UN call for Zika abortions is like King Herod's slaughter of the innocents, says Peru Cardinal

Peruvian Cardinal Juan Luis Cipriani has condemned abortion as a way meeting the Zika crisis.Reuters

The Archbishop of Lima in Peru has compared the United Nations to King Herod because the organisation has encouraged Latin American governments to allow women affected by the Zika virus to have abortions.

Cardinal Juan Luis Cipriani drew the parallel between the UN and the king who ordered the slaughter of the innocents in Bethlehem in his weekly radio programme, reports the Breitbart news service. 

"Today we are surrounded by Herods, but Herods with neckties, public posts and budgets," he said. The UN "in the face of this Zika mosquito virus, has decreed that we should approve abortion everywhere so as to kill the children", he added.

The top UN human rights official called last week for countries with the Zika virus to make available sexual and reproductive health counselling to women and uphold their right to terminate pregnancies.

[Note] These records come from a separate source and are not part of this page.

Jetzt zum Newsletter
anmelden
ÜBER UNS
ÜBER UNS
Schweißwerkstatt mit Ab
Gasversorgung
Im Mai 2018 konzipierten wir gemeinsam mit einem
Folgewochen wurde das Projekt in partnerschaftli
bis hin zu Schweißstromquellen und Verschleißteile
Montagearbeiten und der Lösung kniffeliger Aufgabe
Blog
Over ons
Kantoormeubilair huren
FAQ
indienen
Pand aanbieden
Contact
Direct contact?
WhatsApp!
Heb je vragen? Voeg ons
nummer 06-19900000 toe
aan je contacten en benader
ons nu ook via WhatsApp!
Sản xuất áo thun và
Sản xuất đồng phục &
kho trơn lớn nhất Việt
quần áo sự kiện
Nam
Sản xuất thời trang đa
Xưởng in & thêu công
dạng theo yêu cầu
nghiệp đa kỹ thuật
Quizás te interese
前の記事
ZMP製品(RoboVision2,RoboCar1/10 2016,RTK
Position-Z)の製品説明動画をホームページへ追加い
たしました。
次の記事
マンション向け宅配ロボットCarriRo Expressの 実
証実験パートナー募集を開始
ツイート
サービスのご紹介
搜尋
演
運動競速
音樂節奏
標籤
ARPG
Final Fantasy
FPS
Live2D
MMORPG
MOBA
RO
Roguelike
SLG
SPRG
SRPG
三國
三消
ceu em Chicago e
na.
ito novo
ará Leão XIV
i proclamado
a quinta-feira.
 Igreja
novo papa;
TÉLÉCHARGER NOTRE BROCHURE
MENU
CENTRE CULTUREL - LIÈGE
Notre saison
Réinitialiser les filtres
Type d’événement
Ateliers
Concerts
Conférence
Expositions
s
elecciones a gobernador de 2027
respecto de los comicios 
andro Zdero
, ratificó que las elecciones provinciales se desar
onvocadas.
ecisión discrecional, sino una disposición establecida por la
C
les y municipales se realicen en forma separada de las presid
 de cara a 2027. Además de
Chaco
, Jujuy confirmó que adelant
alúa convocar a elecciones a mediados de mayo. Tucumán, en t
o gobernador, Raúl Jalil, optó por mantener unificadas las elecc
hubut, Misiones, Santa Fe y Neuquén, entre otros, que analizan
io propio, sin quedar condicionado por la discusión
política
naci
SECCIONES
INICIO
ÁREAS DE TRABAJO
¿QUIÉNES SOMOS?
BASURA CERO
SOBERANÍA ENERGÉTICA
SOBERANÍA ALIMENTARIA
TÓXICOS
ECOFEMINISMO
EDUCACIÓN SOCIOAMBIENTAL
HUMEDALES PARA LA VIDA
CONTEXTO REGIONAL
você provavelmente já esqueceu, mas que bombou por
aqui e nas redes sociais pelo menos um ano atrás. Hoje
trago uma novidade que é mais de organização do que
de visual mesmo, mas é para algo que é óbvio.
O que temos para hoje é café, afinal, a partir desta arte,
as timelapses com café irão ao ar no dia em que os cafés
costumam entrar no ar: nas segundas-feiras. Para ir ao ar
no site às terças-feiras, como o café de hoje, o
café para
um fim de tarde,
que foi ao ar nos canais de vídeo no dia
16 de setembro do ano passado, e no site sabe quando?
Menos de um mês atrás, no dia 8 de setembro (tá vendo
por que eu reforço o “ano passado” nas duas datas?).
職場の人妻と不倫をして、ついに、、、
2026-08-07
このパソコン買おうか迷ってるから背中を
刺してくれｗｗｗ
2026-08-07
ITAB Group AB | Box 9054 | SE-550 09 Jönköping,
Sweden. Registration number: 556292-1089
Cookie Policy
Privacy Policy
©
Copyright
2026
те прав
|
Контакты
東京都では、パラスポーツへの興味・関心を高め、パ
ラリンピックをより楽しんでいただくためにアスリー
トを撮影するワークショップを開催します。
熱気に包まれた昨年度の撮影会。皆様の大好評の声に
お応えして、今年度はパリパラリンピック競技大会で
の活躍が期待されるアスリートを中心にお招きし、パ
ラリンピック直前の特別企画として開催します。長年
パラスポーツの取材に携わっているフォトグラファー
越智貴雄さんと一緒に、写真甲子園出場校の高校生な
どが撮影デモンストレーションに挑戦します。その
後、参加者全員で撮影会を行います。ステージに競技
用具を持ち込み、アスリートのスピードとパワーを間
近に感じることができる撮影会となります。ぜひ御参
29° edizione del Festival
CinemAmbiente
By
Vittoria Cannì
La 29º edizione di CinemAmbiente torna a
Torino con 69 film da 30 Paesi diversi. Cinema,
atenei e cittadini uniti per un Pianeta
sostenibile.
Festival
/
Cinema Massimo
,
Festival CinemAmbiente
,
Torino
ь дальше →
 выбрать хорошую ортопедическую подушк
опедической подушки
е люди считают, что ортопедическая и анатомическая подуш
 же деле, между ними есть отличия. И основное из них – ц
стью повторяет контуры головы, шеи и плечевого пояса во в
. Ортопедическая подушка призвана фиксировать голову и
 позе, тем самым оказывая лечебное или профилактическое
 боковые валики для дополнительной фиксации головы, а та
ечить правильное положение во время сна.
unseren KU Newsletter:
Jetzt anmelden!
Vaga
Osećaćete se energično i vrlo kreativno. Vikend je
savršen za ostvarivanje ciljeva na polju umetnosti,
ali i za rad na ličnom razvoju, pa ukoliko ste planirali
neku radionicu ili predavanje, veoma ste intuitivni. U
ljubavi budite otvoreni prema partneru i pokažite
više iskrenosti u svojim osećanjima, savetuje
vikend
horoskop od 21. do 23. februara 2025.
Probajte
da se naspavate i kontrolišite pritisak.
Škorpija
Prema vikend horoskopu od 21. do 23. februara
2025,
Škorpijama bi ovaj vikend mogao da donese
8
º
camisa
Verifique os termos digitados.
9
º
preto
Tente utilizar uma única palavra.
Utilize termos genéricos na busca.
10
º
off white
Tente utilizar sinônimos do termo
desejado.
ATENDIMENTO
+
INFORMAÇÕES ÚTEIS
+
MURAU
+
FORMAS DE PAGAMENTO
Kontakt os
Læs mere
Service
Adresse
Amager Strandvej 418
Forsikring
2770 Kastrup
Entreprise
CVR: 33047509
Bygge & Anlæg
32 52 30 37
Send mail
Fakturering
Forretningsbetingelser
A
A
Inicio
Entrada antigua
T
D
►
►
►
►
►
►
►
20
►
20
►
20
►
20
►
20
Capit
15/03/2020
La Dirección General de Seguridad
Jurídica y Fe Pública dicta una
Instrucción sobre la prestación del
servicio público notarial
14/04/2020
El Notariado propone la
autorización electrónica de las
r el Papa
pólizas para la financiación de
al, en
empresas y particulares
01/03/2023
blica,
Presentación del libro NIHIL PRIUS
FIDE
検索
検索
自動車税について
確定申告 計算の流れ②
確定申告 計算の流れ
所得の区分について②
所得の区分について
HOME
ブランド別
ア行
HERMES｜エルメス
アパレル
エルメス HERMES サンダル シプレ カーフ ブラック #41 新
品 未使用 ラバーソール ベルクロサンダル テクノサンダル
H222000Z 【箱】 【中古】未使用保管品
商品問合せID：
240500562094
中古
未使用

"Laws and policies that restrict her access to these services must be urgently reviewed in line with human rights obligations in order to ensure the right to health for all in practice," said UN High Commissioner for Human Rights Zeid Ra'ad Al Hussein.

The virus has been linked to microcephaly, a condition that leads to babies being born with small heads and birth defects.

Hussein's spokeswoman, Cecile Pouilly, asked about countries such as El Salvador that criminalise abortion, told a news briefing: "That's why we are asking those governments to go back and change those laws because how can they ask these women not to become pregnant? But also not offer them first information that is available but also the possibility to stop their pregnancies if they wish so."

Cipriani said in his broadcast he "cannot keep quiet" about these policies. "There is a Herod who thinks it's a good idea to decree an execution: let all pregnant women abort their babies because of a risk that hasn't even been conclusively shown. But in case of doubt, kill them all," he said.

While the Zika virus has been shown to raise the risk of microcephaly in infants and nerve disorders in adults, the mechanism is not well understood and its effect appears to be variable.